Stored data entries:
--

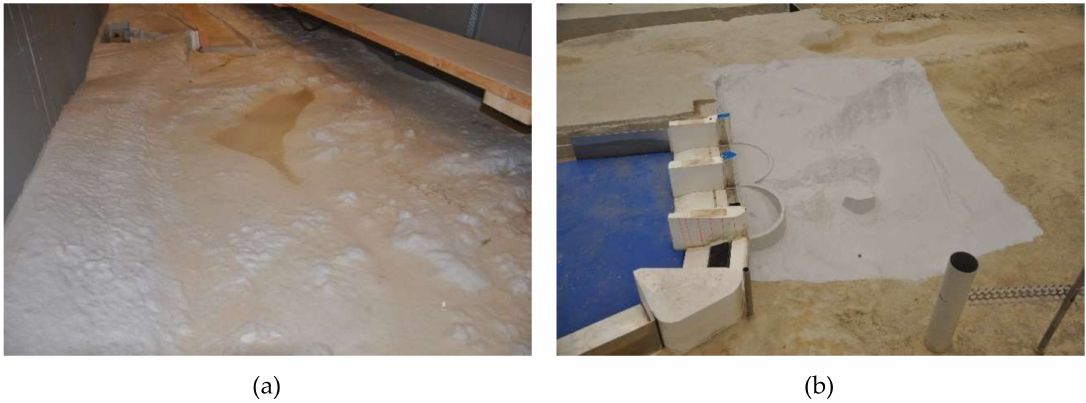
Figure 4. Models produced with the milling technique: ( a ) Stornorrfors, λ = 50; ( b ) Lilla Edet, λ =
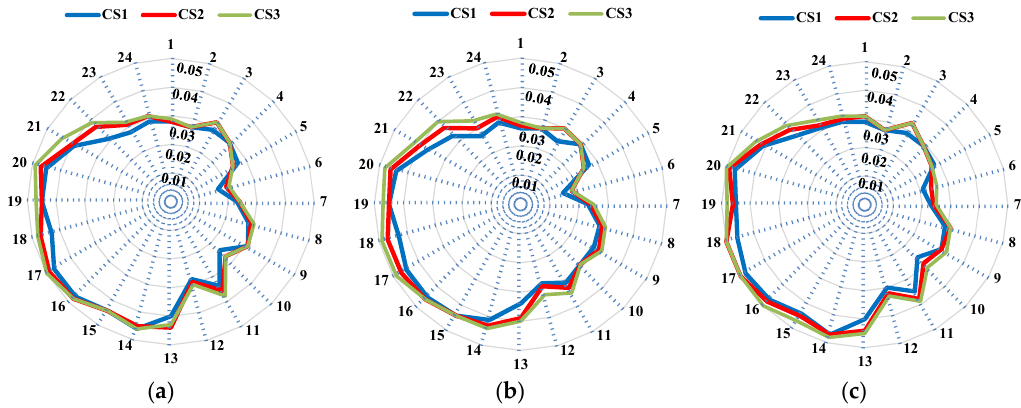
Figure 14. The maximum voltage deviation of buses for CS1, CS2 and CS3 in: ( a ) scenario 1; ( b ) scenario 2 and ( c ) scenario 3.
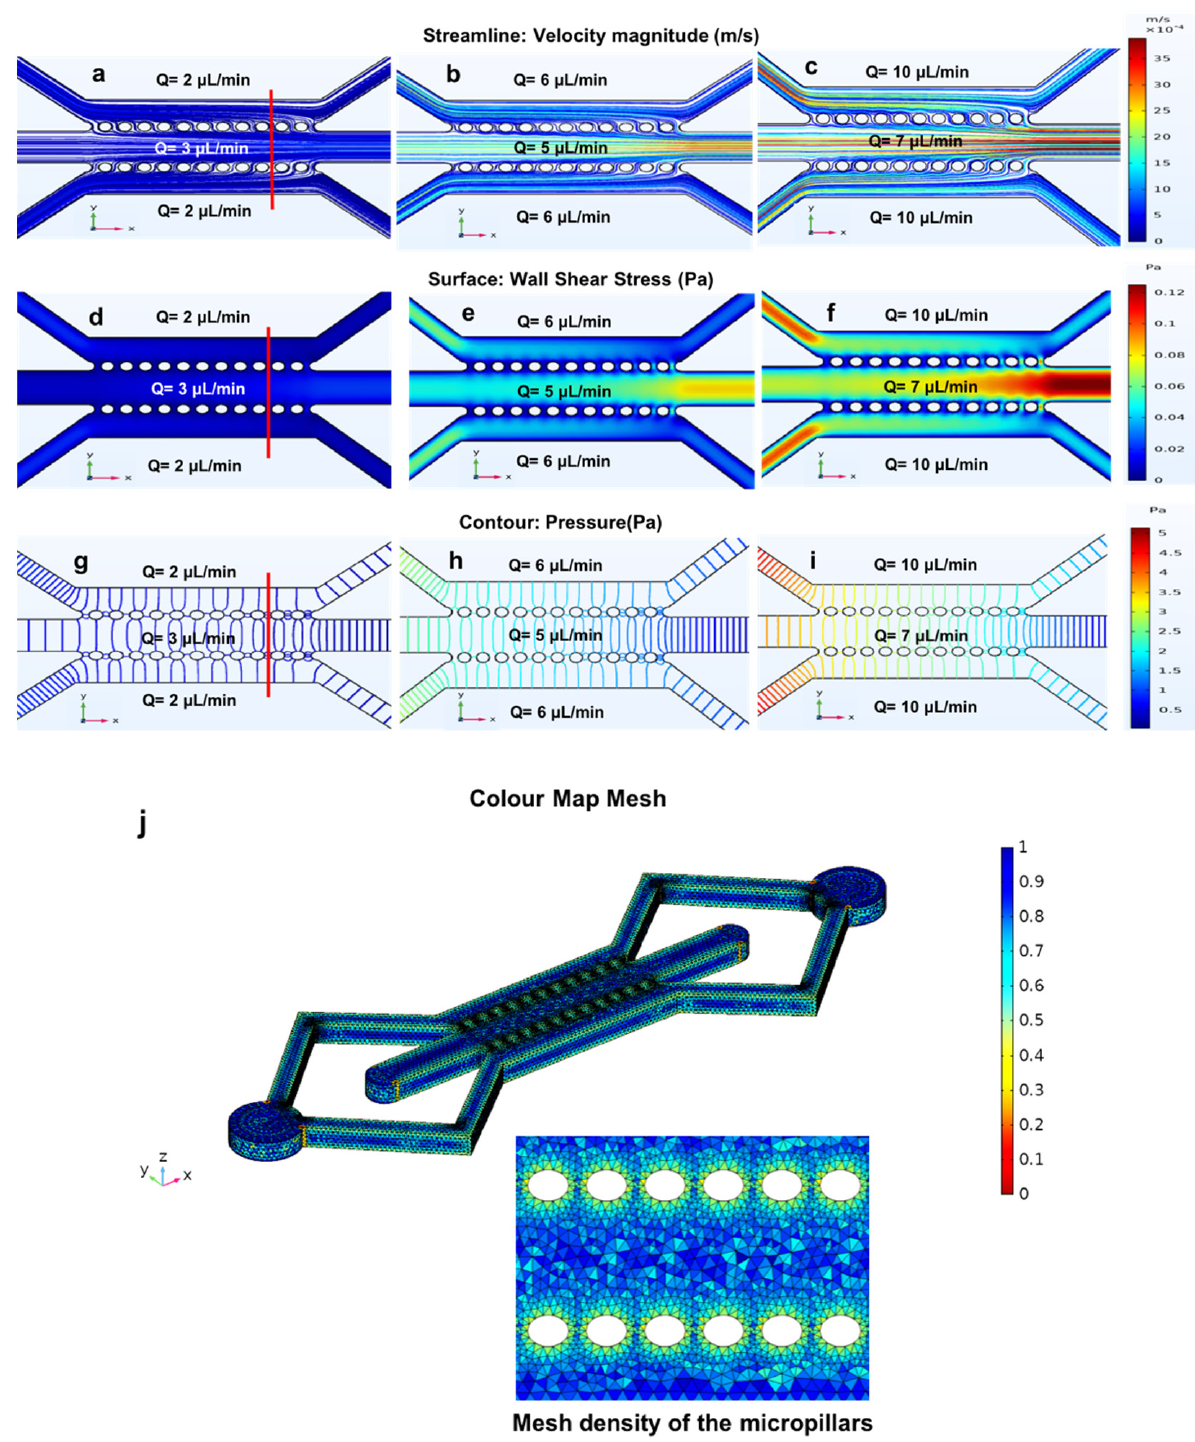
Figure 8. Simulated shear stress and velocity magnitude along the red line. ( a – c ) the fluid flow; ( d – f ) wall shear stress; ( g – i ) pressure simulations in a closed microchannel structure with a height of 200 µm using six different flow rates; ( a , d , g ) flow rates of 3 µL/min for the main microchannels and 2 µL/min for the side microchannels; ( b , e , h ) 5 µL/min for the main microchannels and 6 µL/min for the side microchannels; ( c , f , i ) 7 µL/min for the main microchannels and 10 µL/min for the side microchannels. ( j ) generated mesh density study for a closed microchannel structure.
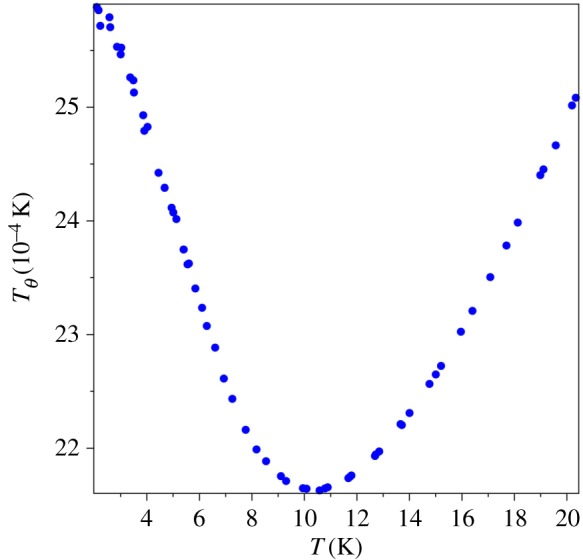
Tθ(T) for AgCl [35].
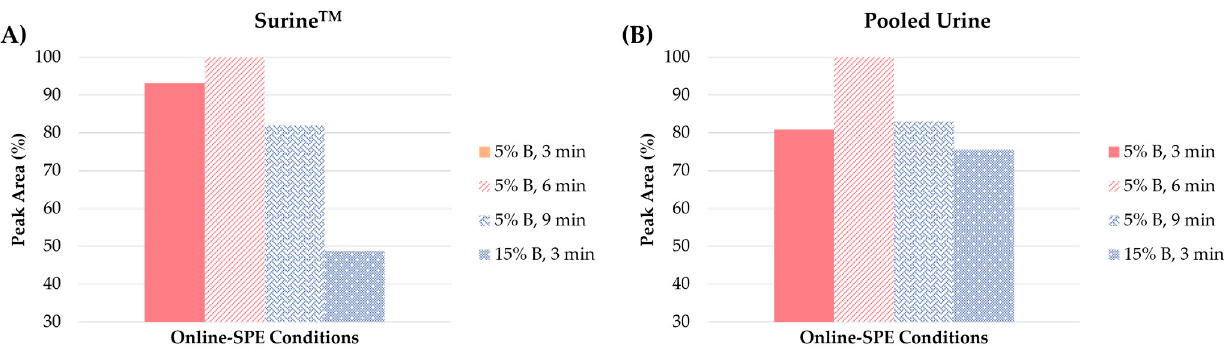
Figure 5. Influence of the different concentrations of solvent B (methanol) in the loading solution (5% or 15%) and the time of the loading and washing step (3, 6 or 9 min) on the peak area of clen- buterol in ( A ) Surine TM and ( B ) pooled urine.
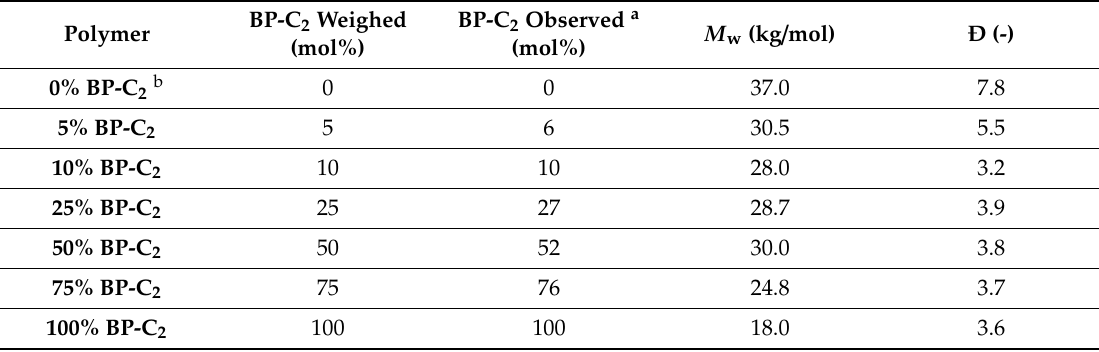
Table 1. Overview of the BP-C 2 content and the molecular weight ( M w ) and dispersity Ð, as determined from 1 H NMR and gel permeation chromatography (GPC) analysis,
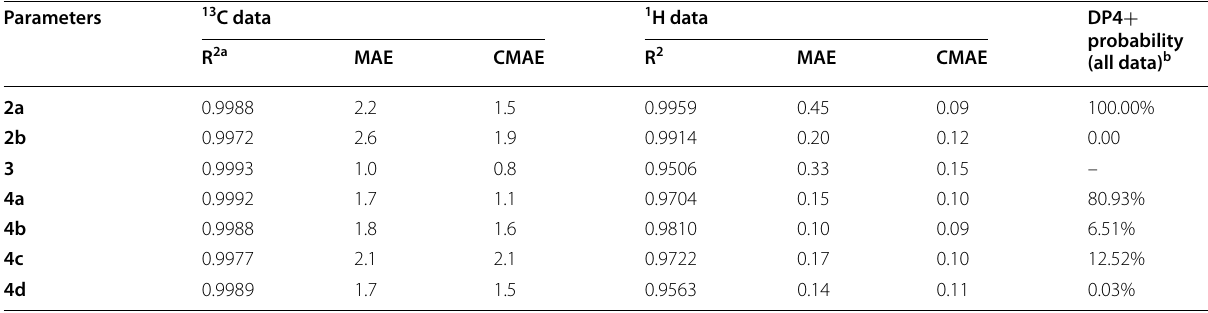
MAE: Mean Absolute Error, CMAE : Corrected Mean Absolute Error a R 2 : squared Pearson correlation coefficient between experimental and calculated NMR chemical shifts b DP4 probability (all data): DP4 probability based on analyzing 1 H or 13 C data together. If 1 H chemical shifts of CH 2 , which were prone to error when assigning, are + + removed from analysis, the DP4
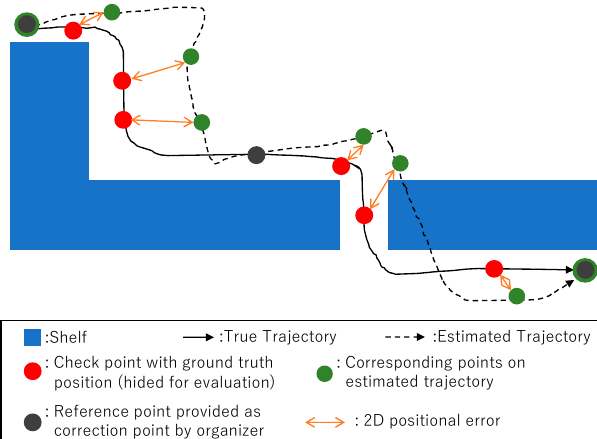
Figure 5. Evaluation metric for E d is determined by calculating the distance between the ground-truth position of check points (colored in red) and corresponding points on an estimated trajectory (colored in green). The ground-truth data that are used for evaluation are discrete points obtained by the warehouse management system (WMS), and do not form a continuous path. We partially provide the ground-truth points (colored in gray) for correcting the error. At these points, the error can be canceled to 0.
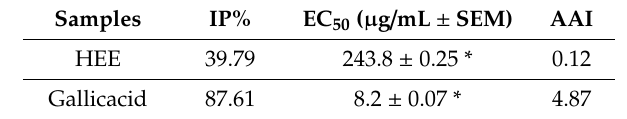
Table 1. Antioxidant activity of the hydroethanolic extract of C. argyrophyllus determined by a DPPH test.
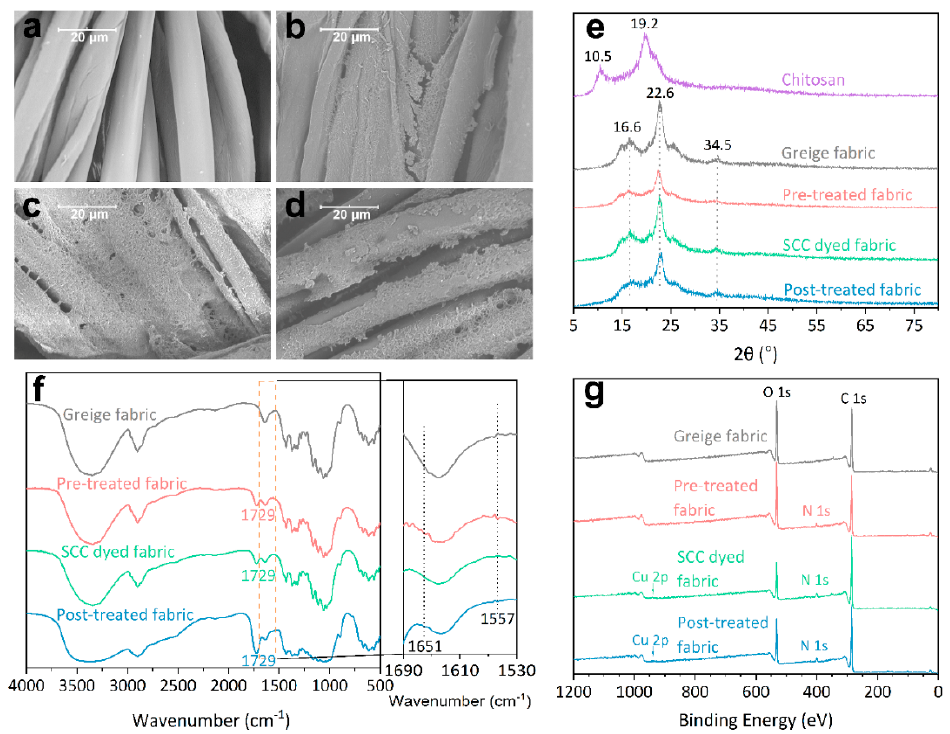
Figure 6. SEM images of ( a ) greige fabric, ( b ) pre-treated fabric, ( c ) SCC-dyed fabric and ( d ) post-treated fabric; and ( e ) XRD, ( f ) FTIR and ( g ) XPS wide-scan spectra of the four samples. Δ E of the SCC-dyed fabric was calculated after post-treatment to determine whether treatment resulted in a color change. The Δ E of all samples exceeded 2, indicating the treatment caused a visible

--

▶ [What is required] Go through the entries and retype each one exactly, skipping any image.

▶ [Solution]
Figure 4. Models produced with the milling technique: ( a ) Stornorrfors, λ = 50; ( b ) Lilla Edet, λ =
Figure 14. The maximum voltage deviation of buses for CS1, CS2 and CS3 in: ( a ) scenario 1; ( b ) scenario 2 and ( c ) scenario 3.
Figure 8. Simulated shear stress and velocity magnitude along the red line. ( a – c ) the fluid flow; ( d – f ) wall shear stress; ( g – i ) pressure simulations in a closed microchannel structure with a height of 200 µm using six different flow rates; ( a , d , g ) flow rates of 3 µL/min for the main microchannels and 2 µL/min for the side microchannels; ( b , e , h ) 5 µL/min for the main microchannels and 6 µL/min for the side microchannels; ( c , f , i ) 7 µL/min for the main microchannels and 10 µL/min for the side microchannels. ( j ) generated mesh density study for a closed microchannel structure.
Tθ(T) for AgCl [35].
Figure 5. Influence of the different concentrations of solvent B (methanol) in the loading solution (5% or 15%) and the time of the loading and washing step (3, 6 or 9 min) on the peak area of clen- buterol in ( A ) Surine TM and ( B ) pooled urine.
Table 1. Overview of the BP-C 2 content and the molecular weight ( M w ) and dispersity Ð, as determined from 1 H NMR and gel permeation chromatography (GPC) analysis,
MAE: Mean Absolute Error, CMAE : Corrected Mean Absolute Error a R 2 : squared Pearson correlation coefficient between experimental and calculated NMR chemical shifts b DP4 probability (all data): DP4 probability based on analyzing 1 H or 13 C data together. If 1 H chemical shifts of CH 2 , which were prone to error when assigning, are + + removed from analysis, the DP4
Figure 5. Evaluation metric for E d is determined by calculating the distance between the ground-truth position of check points (colored in red) and corresponding points on an estimated trajectory (colored in green). The ground-truth data that are used for evaluation are discrete points obtained by the warehouse management system (WMS), and do not form a continuous path. We partially provide the ground-truth points (colored in gray) for correcting the error. At these points, the error can be canceled to 0.
Table 1. Antioxidant activity of the hydroethanolic extract of C. argyrophyllus determined by a DPPH test.
Figure 6. SEM images of ( a ) greige fabric, ( b ) pre-treated fabric, ( c ) SCC-dyed fabric and ( d ) post-treated fabric; and ( e ) XRD, ( f ) FTIR and ( g ) XPS wide-scan spectra of the four samples. Δ E of the SCC-dyed fabric was calculated after post-treatment to determine whether treatment resulted in a color change. The Δ E of all samples exceeded 2, indicating the treatment caused a visible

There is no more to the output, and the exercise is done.